難過的、不理解的、不能接受現實的不僅是呂風,曹操亦然。
剛出了成臯沒有多久,陳宮便做出來了一個讓衆人目瞪口呆的決定——跟曹操辭行。
衆人非常不解,但陳宮還是義正言辭的堅持。于心有愧的曹操一直沒好意思張嘴,一看喬明等人如何苦勸都無法改變陳宮的心思,才猶猶豫豫的張嘴說道:“公台,何以至此呢?我們一起去陳留難道不好嗎?”
陳宮聽罷,一聲冷哼,拍着自己的脖子說道:“我倒是想去陳留,卻不知道我的脖子究竟是要被誰砍了呢!”
曹操也是心思玲珑之人,聽到了陳宮這不陰不陽的話,自然明白是什麽事情鬧的,他也沒有辦法,唯有面露苦色硬着頭皮的繼續解釋道:“公台,這件事是我做的不對。但畢竟沒有造成什麽不可挽回的後果,以後我一定以此事爲戒,三思而行。”
“沒有造成不可挽回的後果?呵呵,若不是星辰死命的抱着你,怕是你父親至交的呂老先生一家早就遭受飛來橫禍了吧?”陳宮冷笑道。
衆人一聽說的話題越來越勁爆,是走也不是留也不是,呆立在原地尴尬的很。喬明見此情況,趕忙沖着喬威他們示意,這下大夥才如釋重負的走開。
“公台...”
“先生,既然曹大人已經認識到事情的錯誤了,我們也沒必要再深究了吧,畢竟......”喬明覺得趕往陳留是現在最重要事情了,在這個大方向不動搖的情況下,很多細節上都是可以求同存異的,沒必要太過于計較。
但是顯然,性子太過于剛直不阿的陳宮眼裏容不下這沙子。
喬明剛勸說完以後,陳宮便面色凝重的看着喬明說:“星辰,你知道我爲何事不可原諒曹孟德他嗎?”
喬明有些楞,連忙說道:“星辰愚鈍,并不知曉,還望先生明示。”
“星辰啊,我陳公台并不是斤斤計較之輩,又豈會因爲他曹孟德一步走錯就再也不認可他了呢?”

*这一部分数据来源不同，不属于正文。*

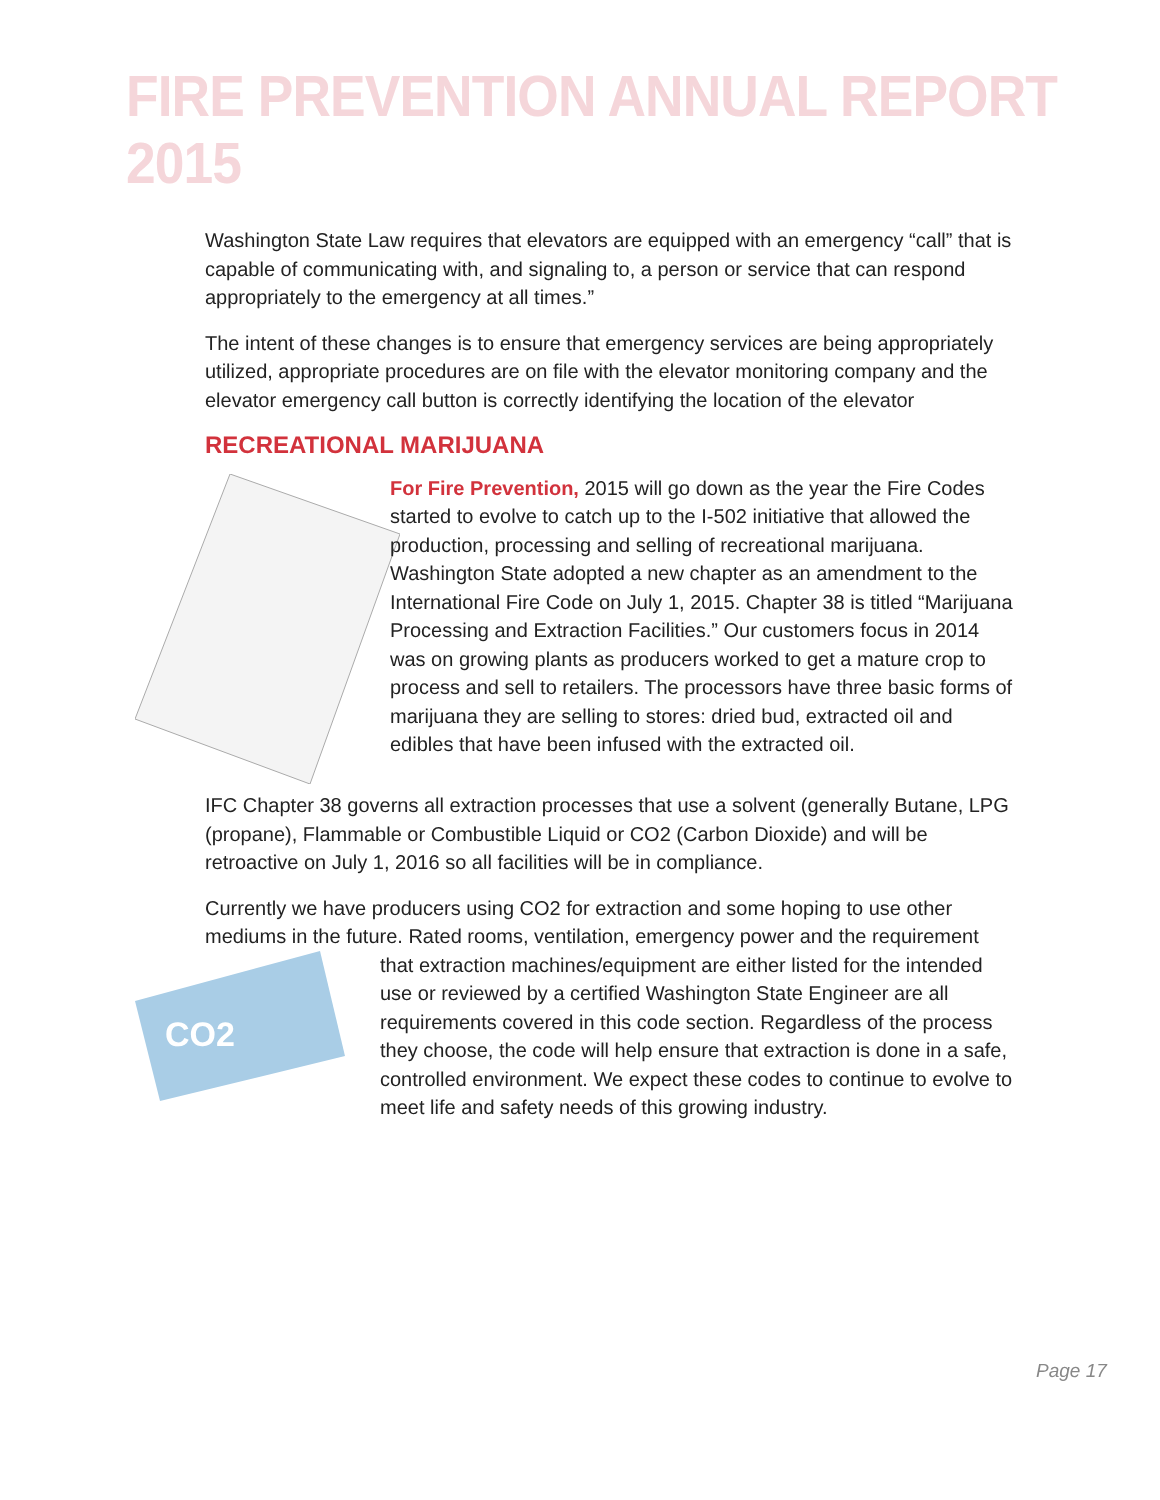FIRE PREVENTION ANNUAL REPORT 2015
Washington State Law requires that elevators are equipped with an emergency “call” that is capable of communicating with, and signaling to, a person or service that can respond appropriately to the emergency at all times.”
The intent of these changes is to ensure that emergency services are being appropriately utilized, appropriate procedures are on file with the elevator monitoring company and the elevator emergency call button is correctly identifying the location of the elevator
RECREATIONAL MARIJUANA
For Fire Prevention, 2015 will go down as the year the Fire Codes started to evolve to catch up to the I-502 initiative that allowed the production, processing and selling of recreational marijuana. Washington State adopted a new chapter as an amendment to the International Fire Code on July 1, 2015. Chapter 38 is titled “Marijuana Processing and Extraction Facilities.” Our customers focus in 2014 was on growing plants as producers worked to get a mature crop to process and sell to retailers. The processors have three basic forms of marijuana they are selling to stores: dried bud, extracted oil and edibles that have been infused with the extracted oil.
IFC Chapter 38 governs all extraction processes that use a solvent (generally Butane, LPG (propane), Flammable or Combustible Liquid or CO2 (Carbon Dioxide) and will be retroactive on July 1, 2016 so all facilities will be in compliance.
Currently we have producers using CO2 for extraction and some hoping to use other mediums in the future. Rated rooms, ventilation, emergency power and the requirement
CO2
that extraction machines/equipment are either listed for the intended use or reviewed by a certified Washington State Engineer are all requirements covered in this code section. Regardless of the process they choose, the code will help ensure that extraction is done in a safe, controlled environment. We expect these codes to continue to evolve to meet life and safety needs of this growing industry.
Page 17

“相比于曹孟德的武斷和決絕,我更加不能原諒的是他這個人的品性!”
“品性?”
“品性”這詞一從陳宮的嘴裏說出來後,喬明和曹操都有些呆了。真不知道陳宮怎麽把,問題上升到了這麽高的一個角度上去。
“不念舊情,心狠手辣,這是能成大事者的性情,我陳公台不喜歡,但亦沒有什麽好說的。但是曹孟德,既然你明知道我們做事做錯了,真誠道歉請求呂老先生原諒難道不好嗎?爲什麽又非得,硬着頭皮裝成沒事人和他呂老先生觥籌交錯言笑晏晏呢?”
“人非聖賢,孰能無過?有錯能改,才善莫大焉啊!”陳宮看着曹操一臉的沉重。
陳宮此言一出,喬明默然,不知道再作何解釋了。因爲,曹操此事的做法确實也讓喬明心裏有些不舒服,雖然喬明從曆史裏已經知道和了解到,曹操是一個什麽樣的人,但是當這麽一個人突兀的真實的出現在你眼前,又用那強大的心機和權術教育你,用教科書般的表現讓你知道和了解到什麽才配得上奸雄一詞的時候,喬明心裏頭還是會多多少少的有些異樣的漣漪。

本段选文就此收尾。